THE TASK: Among the entries below, one line contains "Vol. 65, No. 5, May 2013, pp 1319–1323" and another contains "Methods. Telomere length". Transcribe those two lines and every line between them, exactly.
++++++++++
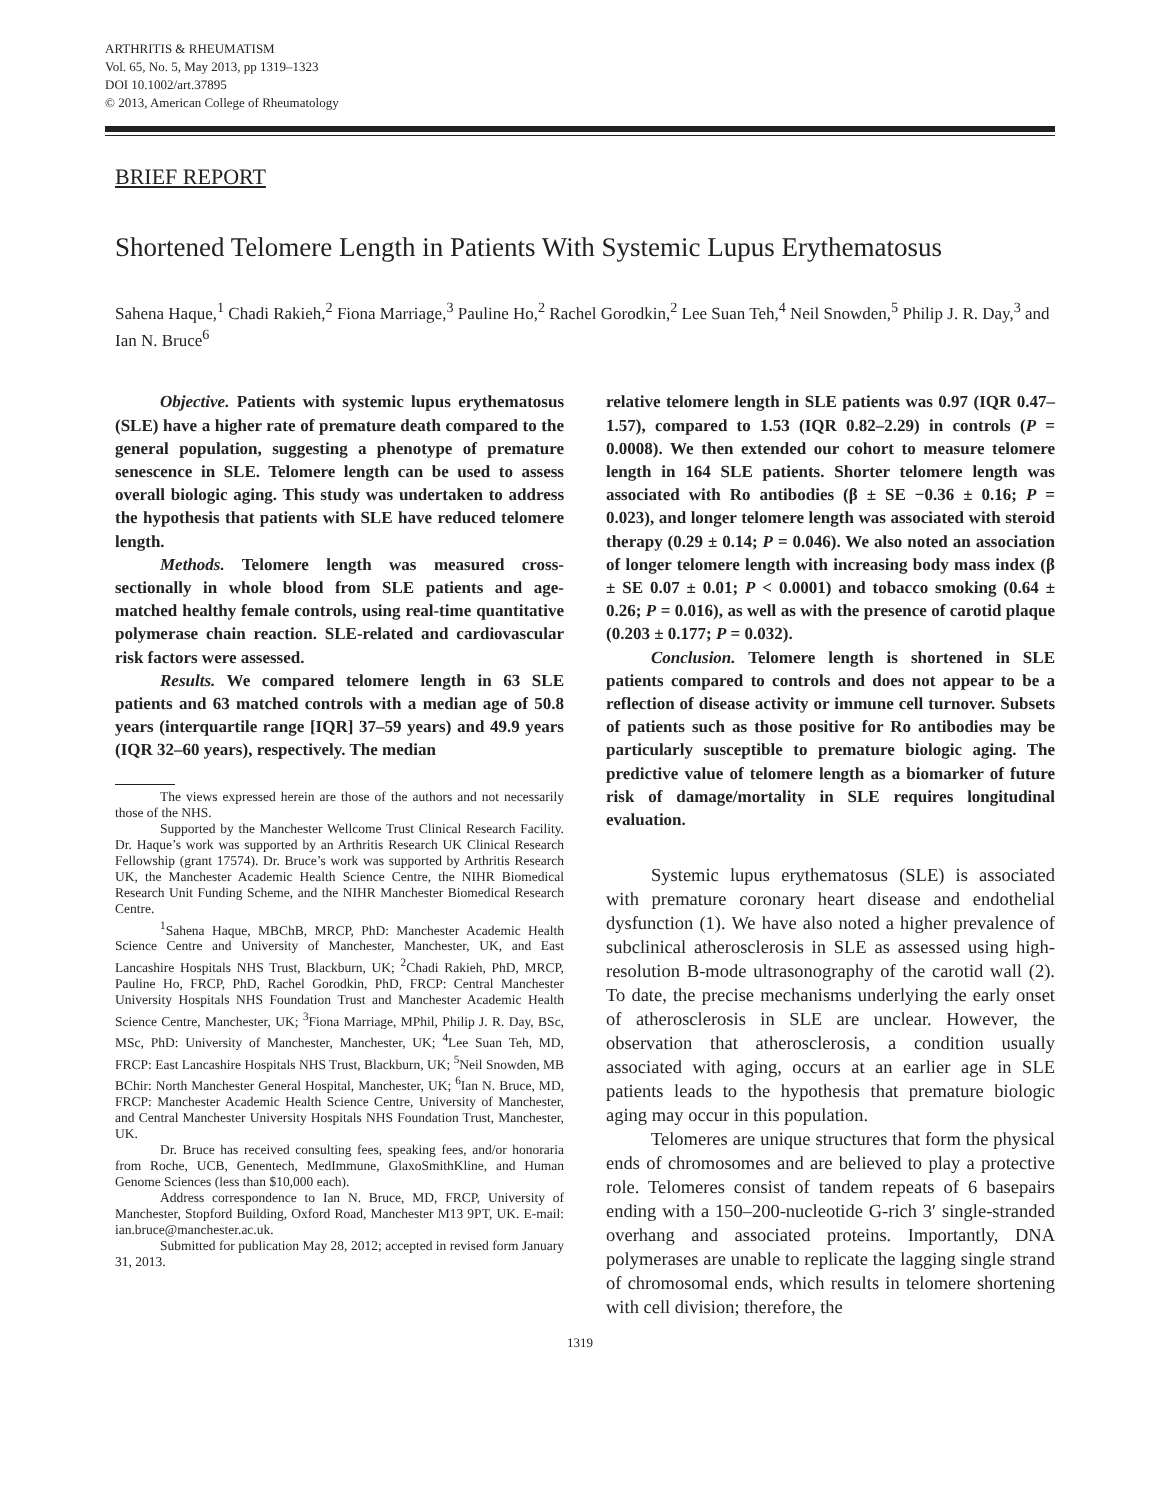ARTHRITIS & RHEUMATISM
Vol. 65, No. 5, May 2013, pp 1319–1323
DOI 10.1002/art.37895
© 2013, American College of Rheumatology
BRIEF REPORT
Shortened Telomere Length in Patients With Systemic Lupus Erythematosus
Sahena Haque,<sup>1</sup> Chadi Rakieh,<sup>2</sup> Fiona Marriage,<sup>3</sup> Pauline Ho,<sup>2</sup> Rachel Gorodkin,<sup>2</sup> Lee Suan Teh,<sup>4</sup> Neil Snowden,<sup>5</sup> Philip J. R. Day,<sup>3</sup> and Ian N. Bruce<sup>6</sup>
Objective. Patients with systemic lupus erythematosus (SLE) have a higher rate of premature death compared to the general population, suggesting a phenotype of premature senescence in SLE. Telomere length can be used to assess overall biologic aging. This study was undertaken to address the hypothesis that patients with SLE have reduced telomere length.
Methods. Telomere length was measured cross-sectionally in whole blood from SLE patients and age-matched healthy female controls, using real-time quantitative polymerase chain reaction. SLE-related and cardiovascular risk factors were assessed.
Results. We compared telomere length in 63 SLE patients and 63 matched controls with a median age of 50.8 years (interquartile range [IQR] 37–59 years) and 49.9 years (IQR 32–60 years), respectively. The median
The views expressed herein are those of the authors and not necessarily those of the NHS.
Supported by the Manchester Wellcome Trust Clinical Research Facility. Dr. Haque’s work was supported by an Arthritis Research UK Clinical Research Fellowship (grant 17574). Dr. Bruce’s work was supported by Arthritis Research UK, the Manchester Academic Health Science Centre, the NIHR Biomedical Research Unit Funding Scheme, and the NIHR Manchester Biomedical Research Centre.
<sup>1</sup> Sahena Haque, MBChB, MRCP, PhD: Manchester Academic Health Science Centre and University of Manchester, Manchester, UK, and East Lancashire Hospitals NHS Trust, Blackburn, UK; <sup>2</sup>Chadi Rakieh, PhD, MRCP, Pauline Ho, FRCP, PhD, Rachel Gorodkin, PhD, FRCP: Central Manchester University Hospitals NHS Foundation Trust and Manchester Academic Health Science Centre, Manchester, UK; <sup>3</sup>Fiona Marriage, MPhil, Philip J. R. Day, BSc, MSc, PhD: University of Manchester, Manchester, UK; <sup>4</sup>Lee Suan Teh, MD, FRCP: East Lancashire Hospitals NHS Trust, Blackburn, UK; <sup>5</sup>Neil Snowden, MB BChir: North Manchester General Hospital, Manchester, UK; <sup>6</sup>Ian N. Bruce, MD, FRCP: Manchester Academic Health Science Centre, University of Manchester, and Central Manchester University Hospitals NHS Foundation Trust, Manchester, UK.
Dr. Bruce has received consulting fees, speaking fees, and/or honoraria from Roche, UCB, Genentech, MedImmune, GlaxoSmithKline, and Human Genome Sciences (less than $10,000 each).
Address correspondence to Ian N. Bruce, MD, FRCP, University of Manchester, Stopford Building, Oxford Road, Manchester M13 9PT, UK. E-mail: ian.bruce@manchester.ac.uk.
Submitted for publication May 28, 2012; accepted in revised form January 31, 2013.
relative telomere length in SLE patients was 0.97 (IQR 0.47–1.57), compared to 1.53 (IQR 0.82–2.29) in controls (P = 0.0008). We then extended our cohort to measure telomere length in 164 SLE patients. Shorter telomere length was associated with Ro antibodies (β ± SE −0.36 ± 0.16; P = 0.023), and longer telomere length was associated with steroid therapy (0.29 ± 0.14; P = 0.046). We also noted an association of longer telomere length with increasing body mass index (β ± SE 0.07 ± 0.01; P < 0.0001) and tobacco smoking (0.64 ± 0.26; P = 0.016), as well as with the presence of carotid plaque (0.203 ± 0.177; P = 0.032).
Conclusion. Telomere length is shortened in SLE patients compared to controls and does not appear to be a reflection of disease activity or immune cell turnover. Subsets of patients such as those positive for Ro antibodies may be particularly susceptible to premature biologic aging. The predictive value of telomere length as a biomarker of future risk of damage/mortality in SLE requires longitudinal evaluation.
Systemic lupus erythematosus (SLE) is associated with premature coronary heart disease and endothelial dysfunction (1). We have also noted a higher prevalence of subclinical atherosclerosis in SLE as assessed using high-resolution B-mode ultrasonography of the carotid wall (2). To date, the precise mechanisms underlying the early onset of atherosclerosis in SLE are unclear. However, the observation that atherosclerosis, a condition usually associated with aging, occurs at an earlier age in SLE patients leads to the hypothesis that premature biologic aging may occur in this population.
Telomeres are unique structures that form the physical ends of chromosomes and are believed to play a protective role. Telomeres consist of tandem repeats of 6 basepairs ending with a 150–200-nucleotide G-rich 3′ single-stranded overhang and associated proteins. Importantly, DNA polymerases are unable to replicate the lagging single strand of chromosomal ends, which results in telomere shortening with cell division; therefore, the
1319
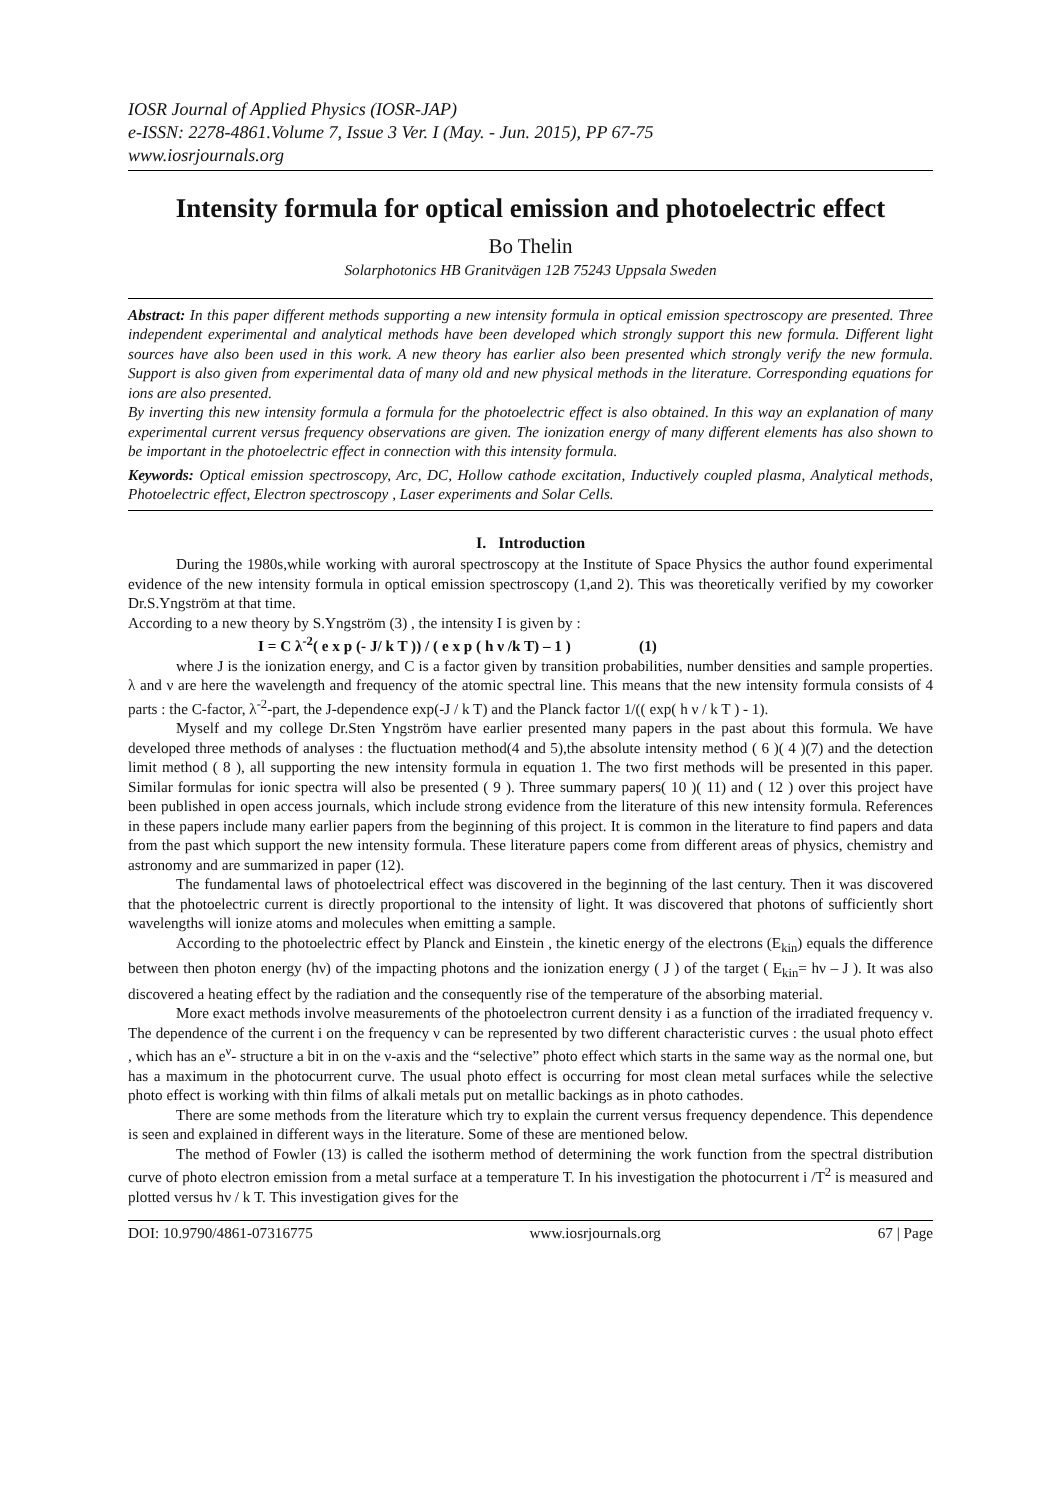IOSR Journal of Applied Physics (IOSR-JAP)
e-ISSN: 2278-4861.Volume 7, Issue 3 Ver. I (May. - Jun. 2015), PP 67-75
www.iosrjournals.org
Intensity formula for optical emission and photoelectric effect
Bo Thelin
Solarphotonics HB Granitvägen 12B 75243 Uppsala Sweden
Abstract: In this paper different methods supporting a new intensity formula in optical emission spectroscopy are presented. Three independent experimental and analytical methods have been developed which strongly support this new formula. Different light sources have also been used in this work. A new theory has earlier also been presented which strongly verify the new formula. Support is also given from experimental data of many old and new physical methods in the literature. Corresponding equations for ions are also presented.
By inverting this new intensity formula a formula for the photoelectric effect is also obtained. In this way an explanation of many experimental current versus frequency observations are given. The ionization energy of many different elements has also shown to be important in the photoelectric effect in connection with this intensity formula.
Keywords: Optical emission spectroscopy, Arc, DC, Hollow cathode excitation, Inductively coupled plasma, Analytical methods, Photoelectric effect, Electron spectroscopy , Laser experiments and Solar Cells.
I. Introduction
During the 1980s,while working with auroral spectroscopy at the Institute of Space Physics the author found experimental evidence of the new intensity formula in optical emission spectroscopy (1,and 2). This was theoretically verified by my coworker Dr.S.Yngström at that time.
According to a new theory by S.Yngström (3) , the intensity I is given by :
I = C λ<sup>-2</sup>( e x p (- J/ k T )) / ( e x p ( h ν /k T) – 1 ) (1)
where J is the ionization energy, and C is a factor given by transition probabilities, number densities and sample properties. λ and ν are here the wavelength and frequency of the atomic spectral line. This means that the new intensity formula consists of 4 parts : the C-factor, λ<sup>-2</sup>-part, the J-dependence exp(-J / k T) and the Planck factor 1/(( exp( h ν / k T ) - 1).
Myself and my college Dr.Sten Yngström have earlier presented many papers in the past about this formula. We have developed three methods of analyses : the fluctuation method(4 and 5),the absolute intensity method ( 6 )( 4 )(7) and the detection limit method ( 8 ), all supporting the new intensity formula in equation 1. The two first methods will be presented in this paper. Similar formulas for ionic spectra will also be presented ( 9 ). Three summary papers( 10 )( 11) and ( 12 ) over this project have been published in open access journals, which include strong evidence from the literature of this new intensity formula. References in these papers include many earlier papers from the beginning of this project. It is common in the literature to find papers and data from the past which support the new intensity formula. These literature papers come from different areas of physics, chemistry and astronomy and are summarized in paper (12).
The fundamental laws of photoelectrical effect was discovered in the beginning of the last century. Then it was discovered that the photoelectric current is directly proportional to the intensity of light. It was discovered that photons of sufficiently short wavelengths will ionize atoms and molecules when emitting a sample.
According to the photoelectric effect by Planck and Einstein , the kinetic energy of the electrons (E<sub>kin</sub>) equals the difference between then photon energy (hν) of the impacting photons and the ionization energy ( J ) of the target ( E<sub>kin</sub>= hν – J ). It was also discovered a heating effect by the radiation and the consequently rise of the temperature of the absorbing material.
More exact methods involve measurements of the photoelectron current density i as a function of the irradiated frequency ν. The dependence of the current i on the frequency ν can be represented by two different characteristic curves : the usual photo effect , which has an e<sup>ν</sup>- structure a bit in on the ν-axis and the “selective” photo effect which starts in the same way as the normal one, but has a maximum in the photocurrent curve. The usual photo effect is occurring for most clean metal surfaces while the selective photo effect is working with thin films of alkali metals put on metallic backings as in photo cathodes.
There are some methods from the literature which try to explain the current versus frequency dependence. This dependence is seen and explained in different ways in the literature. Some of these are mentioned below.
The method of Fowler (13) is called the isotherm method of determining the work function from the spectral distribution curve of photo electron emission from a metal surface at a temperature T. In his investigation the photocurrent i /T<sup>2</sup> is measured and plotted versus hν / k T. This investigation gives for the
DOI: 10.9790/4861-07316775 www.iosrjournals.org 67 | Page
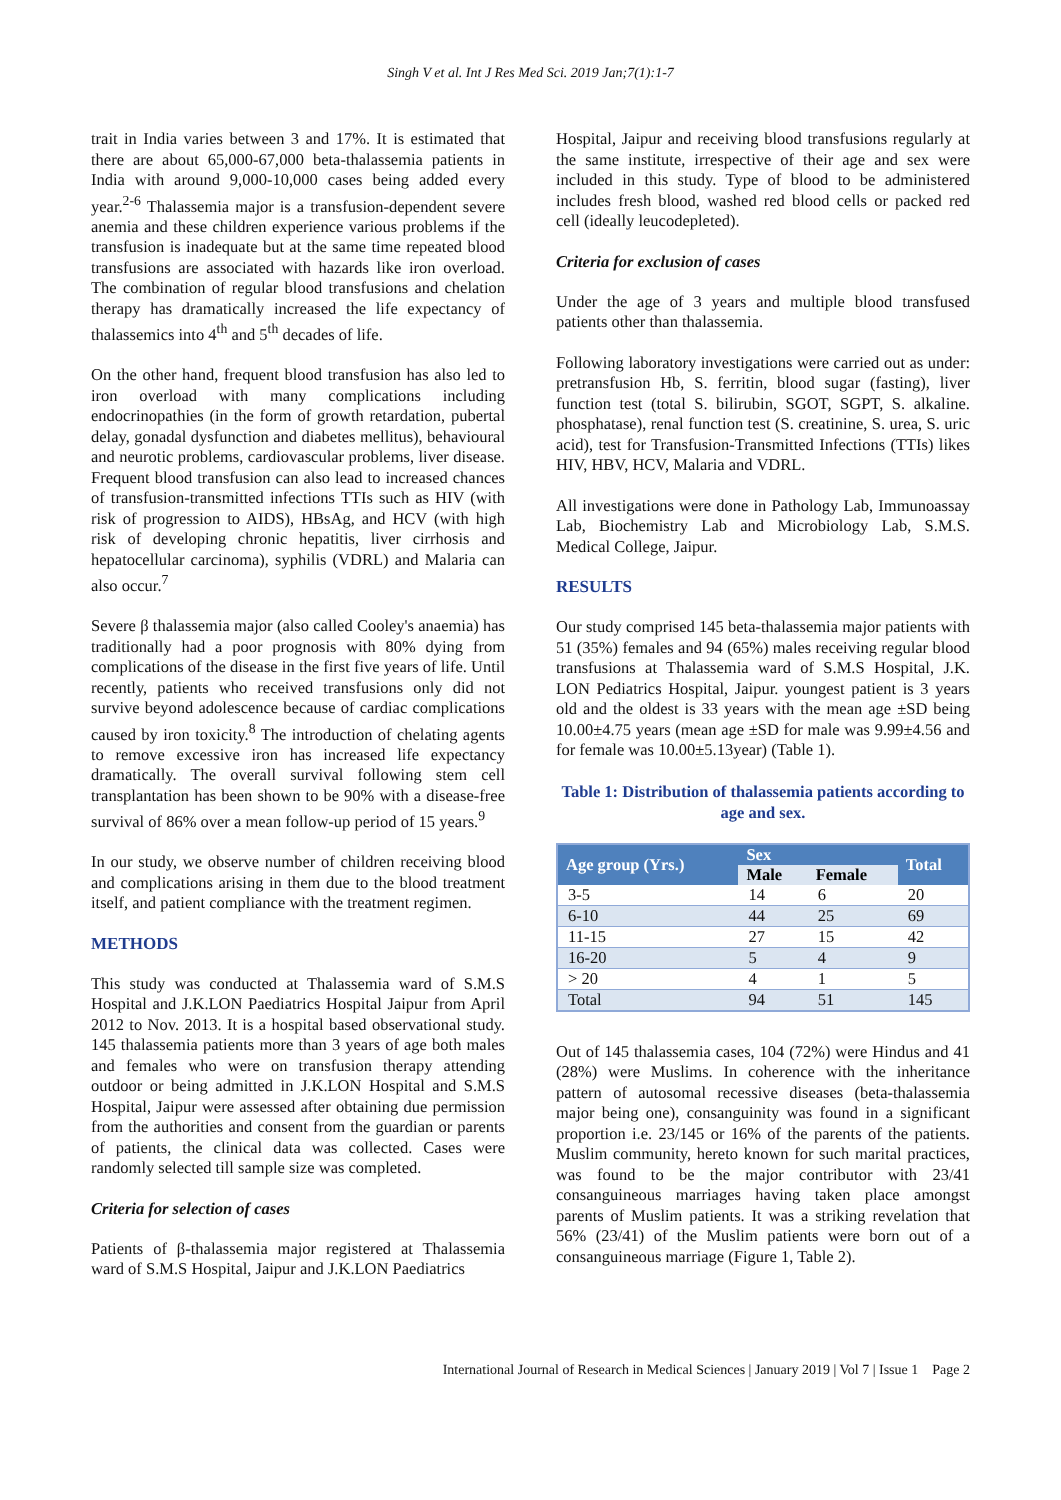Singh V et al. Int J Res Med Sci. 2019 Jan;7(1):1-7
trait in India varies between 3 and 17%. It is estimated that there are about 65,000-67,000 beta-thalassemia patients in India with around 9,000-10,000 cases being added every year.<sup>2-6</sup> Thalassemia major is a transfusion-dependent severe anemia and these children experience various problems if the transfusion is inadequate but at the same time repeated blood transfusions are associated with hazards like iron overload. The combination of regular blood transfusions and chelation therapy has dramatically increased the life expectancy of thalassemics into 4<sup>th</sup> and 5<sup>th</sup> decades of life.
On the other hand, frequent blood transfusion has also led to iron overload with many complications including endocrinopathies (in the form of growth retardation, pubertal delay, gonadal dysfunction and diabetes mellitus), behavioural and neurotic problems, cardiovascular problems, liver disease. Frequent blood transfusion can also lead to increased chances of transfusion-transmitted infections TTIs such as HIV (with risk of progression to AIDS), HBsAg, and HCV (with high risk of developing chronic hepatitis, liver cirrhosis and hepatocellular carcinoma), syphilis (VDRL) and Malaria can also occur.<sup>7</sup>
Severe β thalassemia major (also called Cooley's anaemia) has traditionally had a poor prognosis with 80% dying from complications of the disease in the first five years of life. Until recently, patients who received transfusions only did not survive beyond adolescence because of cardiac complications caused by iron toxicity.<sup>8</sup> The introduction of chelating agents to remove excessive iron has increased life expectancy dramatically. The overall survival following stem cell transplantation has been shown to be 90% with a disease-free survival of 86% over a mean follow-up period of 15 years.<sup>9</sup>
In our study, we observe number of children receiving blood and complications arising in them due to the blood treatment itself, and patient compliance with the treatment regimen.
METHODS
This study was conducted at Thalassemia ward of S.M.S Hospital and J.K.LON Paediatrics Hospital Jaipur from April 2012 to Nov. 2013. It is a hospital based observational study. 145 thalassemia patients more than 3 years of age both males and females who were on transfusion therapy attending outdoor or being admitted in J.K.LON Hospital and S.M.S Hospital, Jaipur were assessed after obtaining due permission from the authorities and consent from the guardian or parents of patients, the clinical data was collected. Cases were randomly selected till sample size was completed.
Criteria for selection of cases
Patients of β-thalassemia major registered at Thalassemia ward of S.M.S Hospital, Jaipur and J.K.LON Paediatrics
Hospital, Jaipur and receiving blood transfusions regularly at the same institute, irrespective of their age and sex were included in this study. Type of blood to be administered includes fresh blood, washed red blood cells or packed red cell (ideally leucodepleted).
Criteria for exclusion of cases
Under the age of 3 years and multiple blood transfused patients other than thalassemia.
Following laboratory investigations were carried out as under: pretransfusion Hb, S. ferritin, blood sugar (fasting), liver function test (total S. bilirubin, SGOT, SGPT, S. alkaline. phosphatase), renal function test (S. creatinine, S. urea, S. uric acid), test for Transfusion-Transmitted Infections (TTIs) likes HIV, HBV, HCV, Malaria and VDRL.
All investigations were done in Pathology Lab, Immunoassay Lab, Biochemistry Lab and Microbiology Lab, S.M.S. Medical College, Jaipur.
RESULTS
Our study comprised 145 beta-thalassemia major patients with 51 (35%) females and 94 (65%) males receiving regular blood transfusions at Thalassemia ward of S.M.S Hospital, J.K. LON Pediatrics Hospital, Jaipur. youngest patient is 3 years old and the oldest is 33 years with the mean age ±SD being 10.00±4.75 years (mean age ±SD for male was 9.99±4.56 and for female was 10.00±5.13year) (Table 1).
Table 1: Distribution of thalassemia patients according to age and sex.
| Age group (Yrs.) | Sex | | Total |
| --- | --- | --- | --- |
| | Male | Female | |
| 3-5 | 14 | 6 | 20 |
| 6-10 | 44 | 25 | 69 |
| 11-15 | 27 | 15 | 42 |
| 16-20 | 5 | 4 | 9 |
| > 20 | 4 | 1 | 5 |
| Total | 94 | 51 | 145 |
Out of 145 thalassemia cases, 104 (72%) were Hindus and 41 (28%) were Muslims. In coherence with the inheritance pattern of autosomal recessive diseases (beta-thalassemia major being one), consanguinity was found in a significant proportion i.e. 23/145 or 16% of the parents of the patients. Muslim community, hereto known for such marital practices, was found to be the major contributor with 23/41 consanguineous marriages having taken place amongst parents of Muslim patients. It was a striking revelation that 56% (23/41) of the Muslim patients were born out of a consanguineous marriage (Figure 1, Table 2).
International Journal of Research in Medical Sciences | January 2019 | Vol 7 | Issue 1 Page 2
++++++++++
TASK SOLUTION:
Vol. 65, No. 5, May 2013, pp 1319–1323
DOI 10.1002/art.37895
© 2013, American College of Rheumatology
BRIEF REPORT
Shortened Telomere Length in Patients With Systemic Lupus Erythematosus
Sahena Haque,<sup>1</sup> Chadi Rakieh,<sup>2</sup> Fiona Marriage,<sup>3</sup> Pauline Ho,<sup>2</sup> Rachel Gorodkin,<sup>2</sup> Lee Suan Teh,<sup>4</sup> Neil Snowden,<sup>5</sup> Philip J. R. Day,<sup>3</sup> and Ian N. Bruce<sup>6</sup>
Objective. Patients with systemic lupus erythematosus (SLE) have a higher rate of premature death compared to the general population, suggesting a phenotype of premature senescence in SLE. Telomere length can be used to assess overall biologic aging. This study was undertaken to address the hypothesis that patients with SLE have reduced telomere length.
Methods. Telomere length was measured cross-sectionally in whole blood from SLE patients and age-matched healthy female controls, using real-time quantitative polymerase chain reaction. SLE-related and cardiovascular risk factors were assessed.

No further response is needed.